The 67th annual meeting of the American Society of Enology and Viticulture (ASEV) highlighted the excellent progress that has been made in vineyard irrigation management since the 1980s, and it hinted at exciting new developments yet to be fully realized.
The symposium was recently held in Monterey, CA. Monterey County, like most of California, remains under severe to exceptional drought conditions, so it was fitting that the meeting began with a symposium on water management.
Internationally recognized speakers from academia and industry discussed a broad range of relevant topics, including water policy, plant physiology, measurement of vine water use, and salinity management. A complete review of the symposium topics is not possible due to space constraints, so in this month’s column I will review some of the presentations on estimating vine water use for improved irrigation scheduling.
Rick Snyder, Biometeorology Specialist Emeritus, University of California, Davis, reviewed historical technologies that have been, and are being, used to estimate vine water use, and discussed emerging technologies that are likely to be widely used in the future.
Snyder began by identifying the various possible inputs and losses of water from vineyards and noted that in most California vineyards, irrigation accounts for most of the water inputs during the growing season, and evapotranspiration (ET), the water lost to evaporation from the soil and plants and transpired from the plant’s leaves, is the primary mechanism of water loss. Therefore vineyard irrigation requirements can be estimated, in part, by determining ET.
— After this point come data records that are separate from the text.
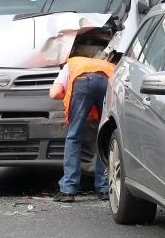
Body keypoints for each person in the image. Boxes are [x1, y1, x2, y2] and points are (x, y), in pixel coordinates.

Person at [49, 54, 115, 203]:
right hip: (107, 83)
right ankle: (104, 188)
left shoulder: (71, 65)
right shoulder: (109, 66)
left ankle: (68, 190)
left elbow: (54, 93)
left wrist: (73, 96)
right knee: (104, 137)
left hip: (82, 82)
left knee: (74, 136)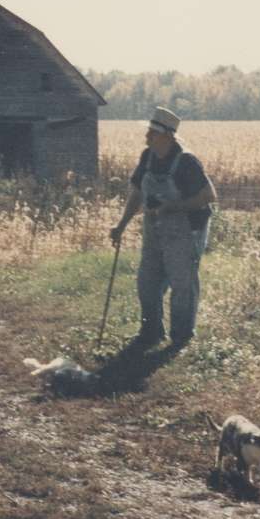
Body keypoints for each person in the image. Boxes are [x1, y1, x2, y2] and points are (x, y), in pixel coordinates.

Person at [110, 107, 217, 351]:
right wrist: (121, 225)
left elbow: (209, 196)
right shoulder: (147, 157)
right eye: (148, 131)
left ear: (168, 135)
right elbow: (137, 192)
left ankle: (180, 338)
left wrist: (172, 207)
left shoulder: (186, 161)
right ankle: (150, 332)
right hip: (155, 229)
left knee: (182, 285)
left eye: (152, 132)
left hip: (186, 231)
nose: (147, 137)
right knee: (147, 281)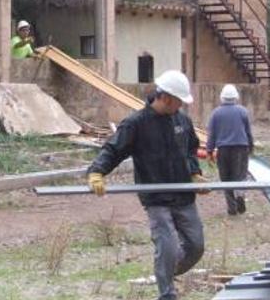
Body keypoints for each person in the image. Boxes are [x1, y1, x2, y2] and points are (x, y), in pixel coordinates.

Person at [87, 70, 206, 300]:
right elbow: (113, 149)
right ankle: (167, 293)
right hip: (156, 197)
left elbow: (191, 149)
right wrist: (97, 172)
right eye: (179, 100)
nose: (181, 105)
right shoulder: (136, 123)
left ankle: (167, 273)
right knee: (168, 246)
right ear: (167, 98)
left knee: (196, 246)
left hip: (183, 196)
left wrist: (194, 174)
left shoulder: (182, 121)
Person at [206, 84, 253, 216]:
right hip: (241, 148)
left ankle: (231, 208)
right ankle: (240, 195)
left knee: (226, 179)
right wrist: (251, 146)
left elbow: (212, 134)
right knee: (240, 176)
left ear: (222, 97)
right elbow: (248, 131)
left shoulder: (216, 113)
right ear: (235, 97)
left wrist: (209, 151)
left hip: (223, 149)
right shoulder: (243, 111)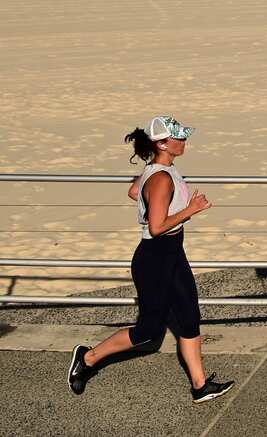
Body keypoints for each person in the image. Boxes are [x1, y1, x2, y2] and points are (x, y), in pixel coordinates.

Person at [66, 116, 235, 403]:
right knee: (149, 331)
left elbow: (134, 191)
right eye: (178, 137)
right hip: (155, 259)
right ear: (163, 144)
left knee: (189, 317)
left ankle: (200, 385)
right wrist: (191, 208)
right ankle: (88, 358)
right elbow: (156, 227)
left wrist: (153, 196)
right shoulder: (161, 178)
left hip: (173, 253)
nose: (184, 141)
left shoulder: (159, 169)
Reference ET (ETo ) can be calculated from weather station data and, in the early 1980s, the University of California and the California Department of Water Resources developed a statewide system of weather stations, (California Irrigation Management Information System, (CIMIS), which collect the necessary data, compute ETo, and make it freely accessible on the internet: http://www.cimis.water.ca.gov.
Reference ETo from the nearest CIMIS station can be used to estimate evapotranspiration (ETc) from a well-watered vineyard by multiplying ETo x Kc, the grape crop coefficient.
Another speaker at the symposium, Larry Williams, Professor of Viticulture, UC-Davis, used a weighing lysimeter, a huge scale, to determine actual ET from two vines growing in what was essentially a giant pot.
Having measured crop ET (ETc) with the lysimeter, and using calculated ETo, he and his collaborator and fellow symposium speaker, USDA-Agricultural Research Service Agricultural Engineer James Ayars, calculated Kc daily (Kc = ETc/ETo) and found it to be linearly correlated with percent vineyard shaded area at midday. This observation led to the discovery that Kc of grape was a linear function of percent mid-day shaded area of the vineyard; , specifically, Kc = -0.007 + (0.017 x percent shaded area).
Williams’ work was a breakthrough because it provided an objective and relatively easy way to estimate the water use of a well-watered vineyard regardless of row spacing or trellis size.
All that is needed is an estimate of shaded area, which can be achieved in a number of relatively low-tech ways, including counting the shaded squares on a grid under the vines, or using a “Paso Panel” solar panel device developed by UC Viticulture Farm Advisor Mark Battany (also a speaker at the symposium).
It should be noted that providing vines with 100% ETc is not necessarily desirable as research has shown that vines can often be deficit-irrigated (provided with < 100% ETc) without sacrificing yield or quality. Several of Williams’ studies have suggested 70% ETc is often sufficient.
Williams’ equation to estimate ETc has been widely adopted by growers throughout California and the world and it remains the standard by which other measures of vineyard water use are compared. However, Snyder identified several situations where, in his opinion, use of the shaded area method to develop a Kc may be problematic.
For example, vineyards on slopes, and possibly vineyards with different row orientations, as row orientation can affect sunlight interception by vines in the vineyard. For these reasons and others, including the potential for automation, Snyder and his colleagues are working to perfect the use of “surface renewal” technology which will enable direct measurement of ETc in a vineyard.
In short, stay tuned for exciting new developments in vineyard irrigation management in the very near future.